Write what you *don’t* know (yet)
Write what you know is standard advice for authors, playwrights, screenwriters.
But this week I’m advising… not for you.
When you need to write about & for your business, you may not have the luxury of waiting until you know. And, you may not really know until you start writing it out.
I’m all about buttoned-up business writing. Be clear. Keep it short. Make it a joy to read. Edit meticulously. But there’s value to ‘writing messy’. Many of us figure things out as we write.
The process of writing, the act of choosing the words, helps us work out our own thoughts. Writing help us figure it out.
I love a shitty first draft.
That’s the draft where you pump out all your ideas, stream-of-consciousness style. You type/write as fast as you think, not to write well; but in order not to lose a single idea. You can start without even know the ending.
It has taken me lots of practice to not edit as I go; not stew over this word or that; not think too much about the reader. Not until I’ve emptied my head anyway. I always start with a shitty first draft to get everything out, as quick as it comes. When a new idea pops up, even mid-sentence, I just hit [hard return] and keep typing. I know folks who prefer pen-on-paper to connect with their body and get into flow.
Get it all out, then go back and clean up the mess.
(Thank heavens for computers where we can move things around after the fact. Flashback to me in my university res room, with snippets of white paper holding one or two paragraphs each, taped together in a long string that flows from the ceiling, down the wall and across the floor. A 10-page paper taped together one paragraph at a time, ready to then be re-typed, white-out at hand. Sigh. I am that old.)

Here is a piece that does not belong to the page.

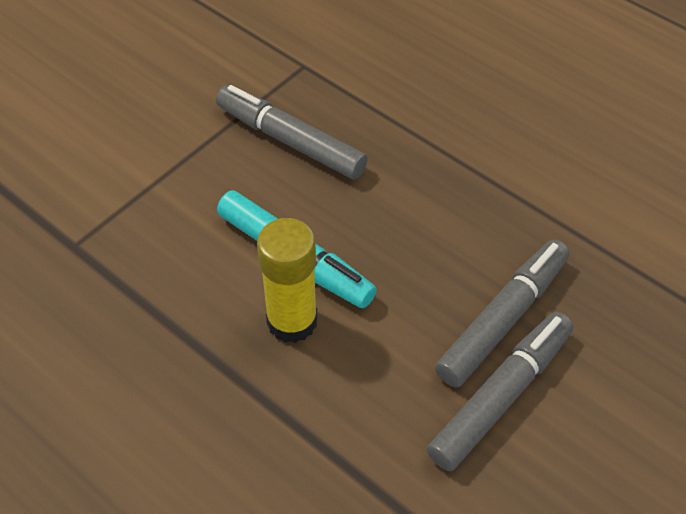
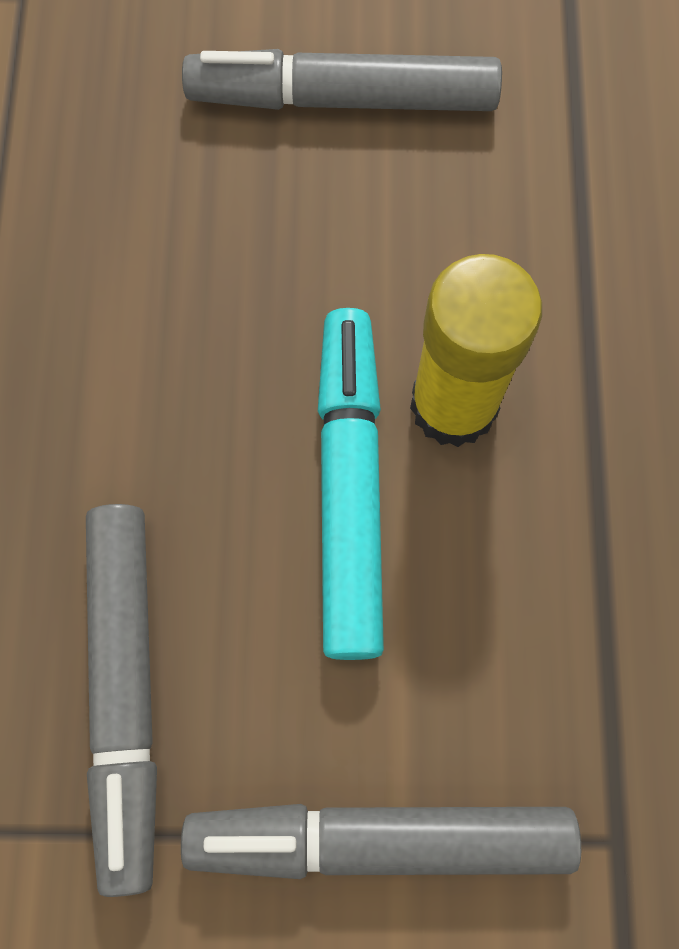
camera: 130 degrees left, 20 degrees up
(503, 319) = (226, 164): grey marker -> grey marker (379, 838)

Self-editing as you write is a hard habit to break. Here’s what I do to resist the urge and keep moving:
write/type ‘blah blah blah’ - yes, literally - when you’re not sure what to say, to signal there’s more but you don’t have the words yet
use ‘not these words’ or underline/highlight phrases when you know you want to say *this* and you also know you *don’t want to say it like this*
decide whether you’re going to research first, research as you go, or research after. Sometimes I go hunt for the quote I’m thinking of, because it’s on the tip of my tongue, driving me crazy and I know I won’t be able to keep typing ‘til I have the words right. Other times I want to keep going and “insert quote here” is as much effort as I want to give at that moment.
Don’t let any thought die on the sharp point of word-searching. Let it out. Polish it later.

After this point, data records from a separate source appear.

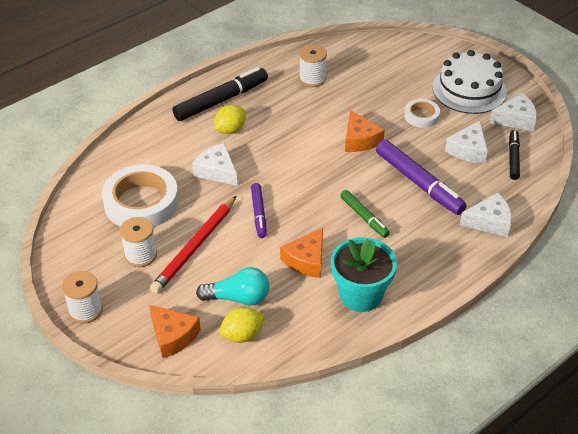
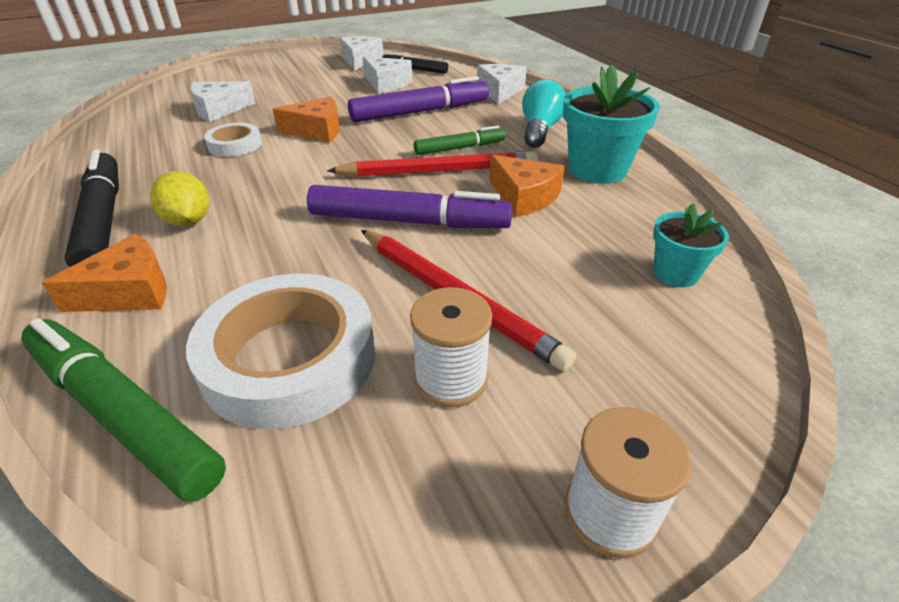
camera: 75 degrees left, 5 degrees down
(103, 169) = (122, 414): none -> green marker
(173, 336) = (685, 357): orange cheese -> orange cheese (129, 291)
(217, 171) = (278, 248): white cheese -> white cheese (219, 110)
(238, 298) = (592, 266): turquoise light bulb -> turquoise light bulb (539, 130)
(242, 335) = (675, 273): yellow lemon -> turquoise flower pot
(259, 214) = (409, 221): purple marker -> purple marker, size x1.72
(312, 79) = (160, 142): white spool -> none
(325, 213) = (439, 171): none -> red pencil
(421, 116) = (310, 95): white tape -> white tape (235, 145)
(469, 90) = (294, 70): white cake -> none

Write about it, before you write ‘it’.
I’m not a business coach. I have had the benefit of ALOT of business coaching. And I hear it all the time: write the Sales Page before you’ve built the program. Write your Speaker Page before you’ve finished the speech. As you answer your own questions about how to promote your Thing, you’ll figure out what the Thing needs to be.

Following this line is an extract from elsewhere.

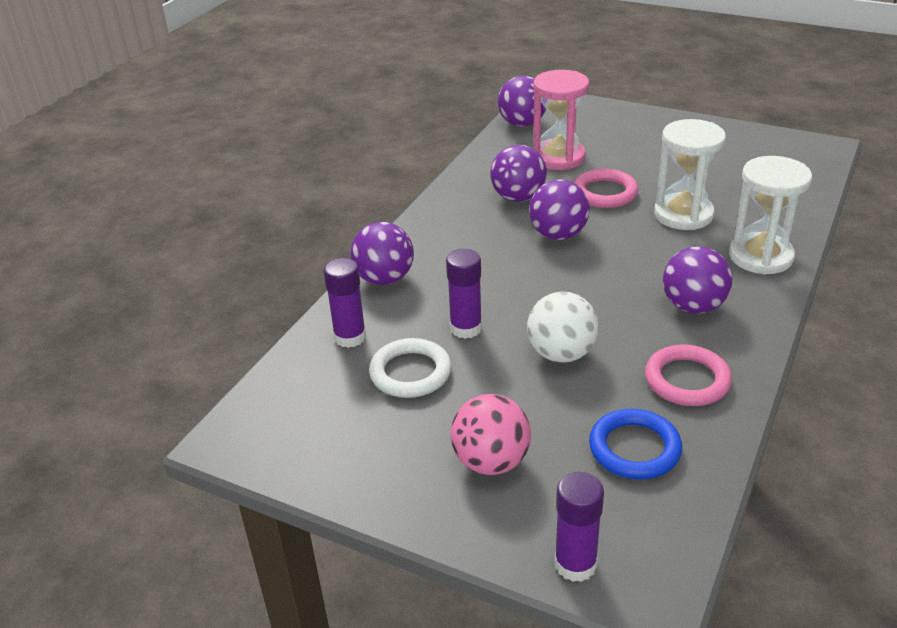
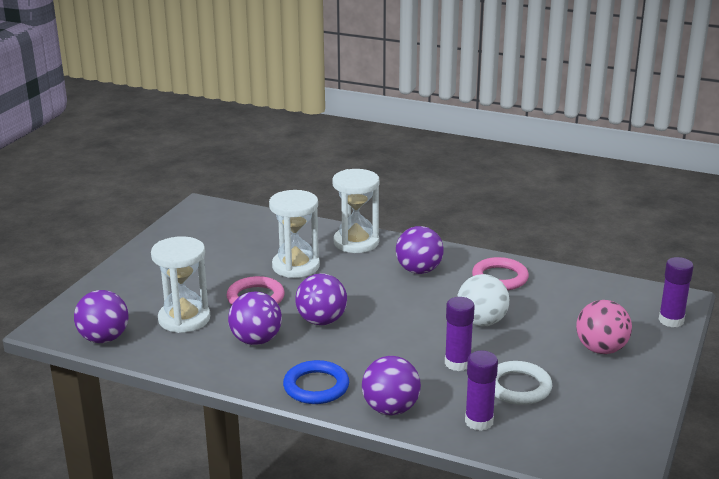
camera: 95 degrees left, 10 degrees down
(558, 157) = (184, 319): pink hourglass -> white hourglass
(634, 448) = (570, 298): blue ring -> blue ring (316, 386)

For example, you’re dreaming up a group yoga program, delivered via video, that clients can do whenever it’s convenient.
Don’t stare at the ceiling while your head figures it all out; sketch out your Sales Page copy in the middle of your dreaming. Common Sales Page sections are Who It’s For; What You Get; Why Me? Why Now? Write those Who It’s For bullets before you’ve fleshed out the avatar. You know generally that it’s for women who need a break from busy lives. You start choosing the words for those 5-7 bullets and you realize it’s for
New mums
With schedules ruled, not by them, but by their darling baby
Who have never been hard-core gym rats, yet know that movement feels good
With a to-do list so long and aspirational, they can only give 5-10 minutes to any one task
And appreciate that even a little is better than none to relieve them from tension, brain-fog, and gym-guilt
That is a totally different list of descriptors than…
C-suite executives
Exhausted when it’s time to crawl into bed
But knowing, once again, they’ll toss & turn while they rehash the day
Who want soft sounds and stretches to help them unwind
And are willing to try a new before-bed yoga practice to release racing thoughts
That’s why the headlines, subject lines and blog titles often come last. Because you work it out as you go, you write through the details, and then… when it’s all out, you’re way more clear on what this Thing is than you were when you started.
Decide. Declare. Become.
And, my favourite part of choosing words is the affirming quality of articulation. When you write down your title, your topic, your tagline… it becomes real. You feel it. You own it. Writing is one way to declare your intention. It’s more physical than thinking about it, and lasts longer than speaking it out loud. (Writing it down plus saying it out loud, for other people to hear and read, is even more powerful!)
I will admit (way down here, at the bottom of this blog, because I’m uncomfortable about my need for reassurance) that my ultimate reward in what I do comes when someone publishes their website, thanks me for my writing help, and admits that now their business feels REAL, and their commitment feels TRUE, because the words are there in front of them and everyone.
We’re all figuring it out as we go along. Writing it out, writing it down, doesn’t come after the figuring out. It is part of the figuring out.